WHAT YOU WILL DO
Retype all of the data word for word, without pictures.

RECORDS FOR THIS TASK
((

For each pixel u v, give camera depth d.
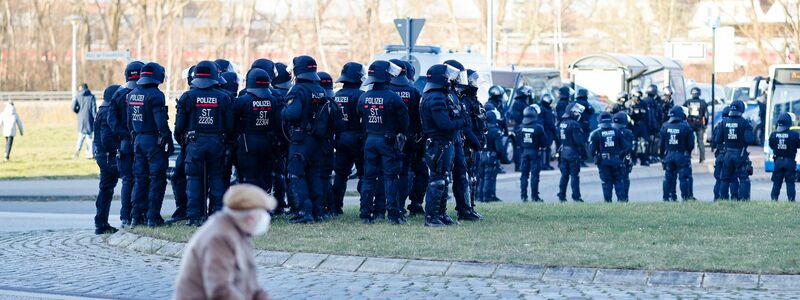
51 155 44.62
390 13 78.56
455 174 19.33
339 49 79.69
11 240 19.48
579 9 85.38
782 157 25.98
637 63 46.19
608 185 26.77
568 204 22.83
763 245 15.84
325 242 16.70
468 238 16.94
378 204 19.41
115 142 19.80
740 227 18.00
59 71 81.31
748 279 13.70
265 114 19.14
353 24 78.44
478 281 14.41
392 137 18.69
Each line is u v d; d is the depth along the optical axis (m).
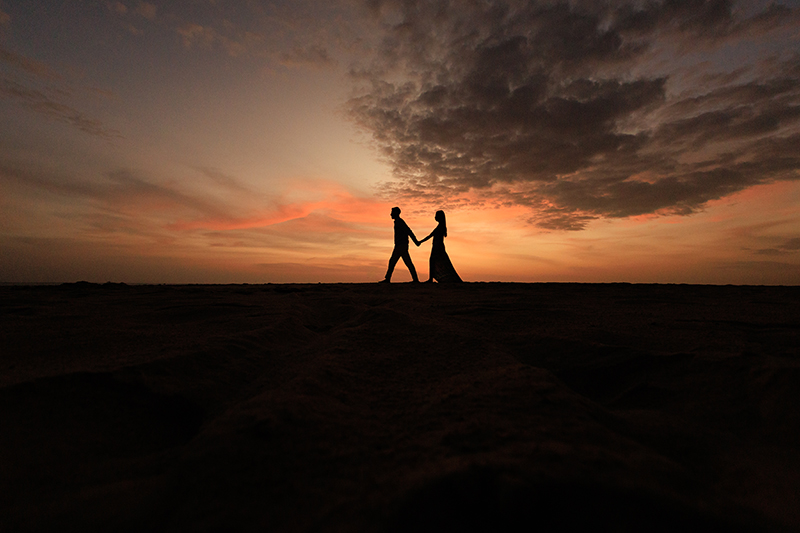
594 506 0.61
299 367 1.56
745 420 1.08
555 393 1.12
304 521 0.63
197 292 4.68
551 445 0.78
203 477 0.73
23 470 0.80
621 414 1.19
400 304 3.48
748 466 0.86
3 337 1.79
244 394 1.29
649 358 1.54
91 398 1.11
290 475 0.75
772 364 1.27
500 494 0.63
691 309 3.20
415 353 1.70
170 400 1.17
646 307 3.35
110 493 0.73
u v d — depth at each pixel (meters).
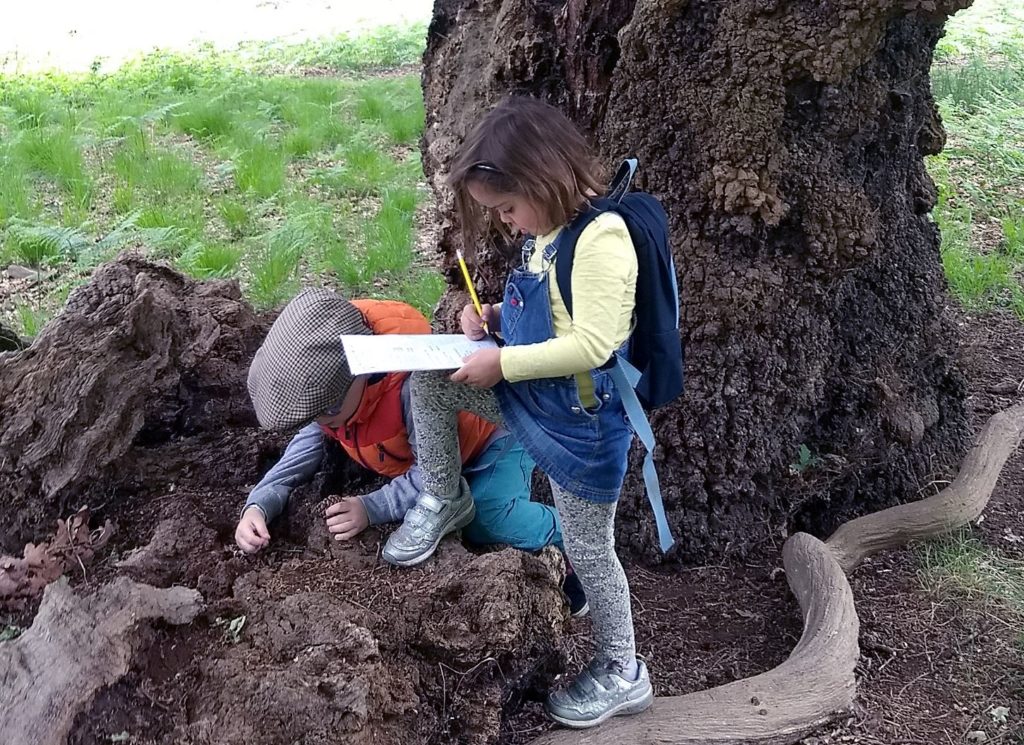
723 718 2.56
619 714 2.53
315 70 14.43
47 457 2.89
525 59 3.28
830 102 3.02
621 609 2.40
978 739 2.68
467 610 2.23
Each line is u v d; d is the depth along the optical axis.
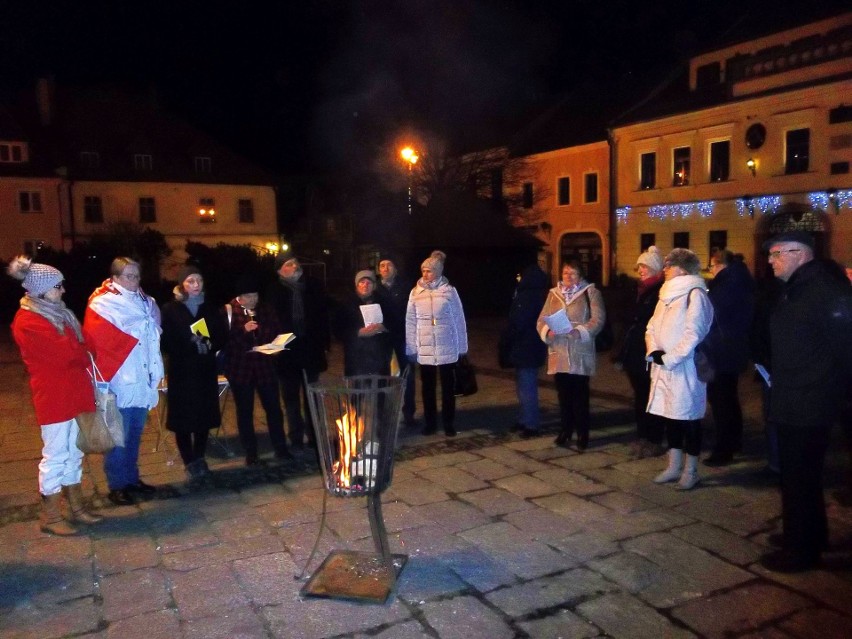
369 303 6.61
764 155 22.97
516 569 3.89
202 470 5.57
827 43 21.14
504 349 6.59
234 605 3.55
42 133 36.47
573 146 30.33
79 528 4.55
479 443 6.45
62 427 4.51
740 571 3.82
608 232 29.34
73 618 3.45
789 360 3.72
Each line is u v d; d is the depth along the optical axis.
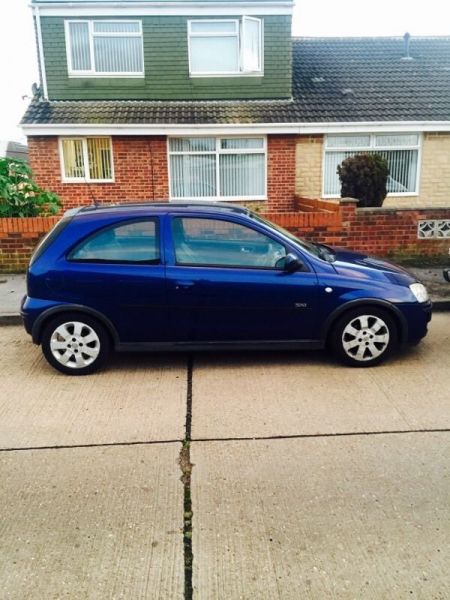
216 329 4.93
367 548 2.68
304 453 3.55
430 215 8.87
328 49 16.20
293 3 13.12
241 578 2.50
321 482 3.23
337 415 4.08
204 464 3.43
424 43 16.36
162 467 3.41
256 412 4.15
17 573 2.54
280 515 2.93
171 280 4.80
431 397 4.37
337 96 13.73
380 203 10.55
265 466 3.40
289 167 13.09
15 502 3.08
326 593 2.40
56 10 12.91
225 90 13.60
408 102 13.39
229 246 4.92
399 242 8.95
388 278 5.07
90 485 3.23
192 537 2.77
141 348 4.97
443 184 13.38
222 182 13.25
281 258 4.91
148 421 4.03
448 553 2.64
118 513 2.96
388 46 16.22
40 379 4.87
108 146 12.82
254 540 2.74
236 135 12.78
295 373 4.90
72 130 12.29
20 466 3.44
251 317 4.90
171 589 2.44
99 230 4.88
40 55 13.23
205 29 13.30
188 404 4.30
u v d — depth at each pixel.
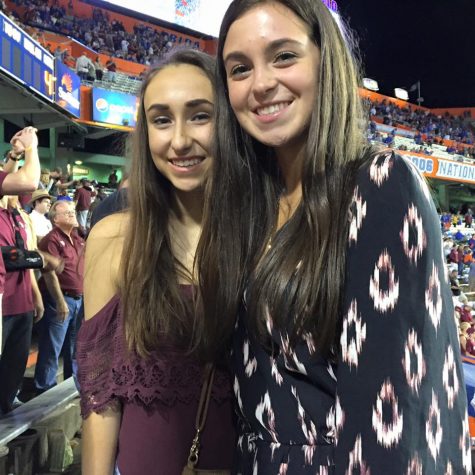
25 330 3.54
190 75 1.29
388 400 0.80
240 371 1.10
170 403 1.27
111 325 1.32
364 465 0.81
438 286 0.83
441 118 33.22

))

ANSWER
For each pixel u v, give camera depth d.
51 155 44.62
390 13 78.56
455 174 19.33
339 49 79.69
11 240 19.48
579 9 85.38
782 157 25.98
637 63 46.19
608 185 26.77
568 204 22.83
763 245 15.84
325 242 16.70
468 238 16.94
378 204 19.41
115 142 19.80
740 227 18.00
59 71 81.31
748 279 13.70
265 114 19.14
353 24 78.44
478 281 14.41
392 137 18.69
Each line is u v d; d is the depth along the optical axis (m).
594 506 0.61
299 367 1.56
745 420 1.08
555 393 1.12
304 521 0.63
197 292 4.68
551 445 0.78
203 477 0.73
23 470 0.80
621 414 1.19
400 304 3.48
748 466 0.86
3 337 1.79
244 394 1.29
649 358 1.54
91 398 1.11
290 475 0.75
772 364 1.27
500 494 0.63
691 309 3.20
415 353 1.70
170 400 1.17
646 307 3.35
110 493 0.73
u v d — depth at each pixel (meters).
723 718 2.56
619 714 2.53
315 70 14.43
47 457 2.89
525 59 3.28
830 102 3.02
621 609 2.40
978 739 2.68
467 610 2.23
Each line is u v d; d is the depth along the optical axis.
369 303 6.61
764 155 22.97
516 569 3.89
202 470 5.57
827 43 21.14
504 349 6.59
234 605 3.55
42 133 36.47
573 146 30.33
79 528 4.55
479 443 6.45
62 427 4.51
740 571 3.82
608 232 29.34
73 618 3.45
789 360 3.72
Each line is u v d; d is the depth along the optical axis.
216 329 4.93
367 548 2.68
304 453 3.55
430 215 8.87
328 49 16.20
293 3 13.12
241 578 2.50
321 482 3.23
337 415 4.08
204 464 3.43
424 43 16.36
162 467 3.41
256 412 4.15
17 573 2.54
280 515 2.93
171 280 4.80
431 397 4.37
337 96 13.73
380 203 10.55
265 466 3.40
289 167 13.09
15 502 3.08
326 593 2.40
56 10 12.91
225 90 13.60
408 102 13.39
229 246 4.92
399 242 8.95
388 278 5.07
90 485 3.23
192 537 2.77
141 348 4.97
443 184 13.38
222 182 13.25
281 258 4.91
148 421 4.03
448 553 2.64
118 513 2.96
388 46 16.22
40 379 4.87
108 146 12.82
254 540 2.74
236 135 12.78
295 373 4.90
72 130 12.29
20 466 3.44
251 317 4.90
171 589 2.44
99 230 4.88
40 55 13.23
205 29 13.30
188 404 4.30
u v d — depth at each pixel.
25 330 3.54
190 75 1.29
388 400 0.80
240 371 1.10
170 403 1.27
111 325 1.32
364 465 0.81
438 286 0.83
441 118 33.22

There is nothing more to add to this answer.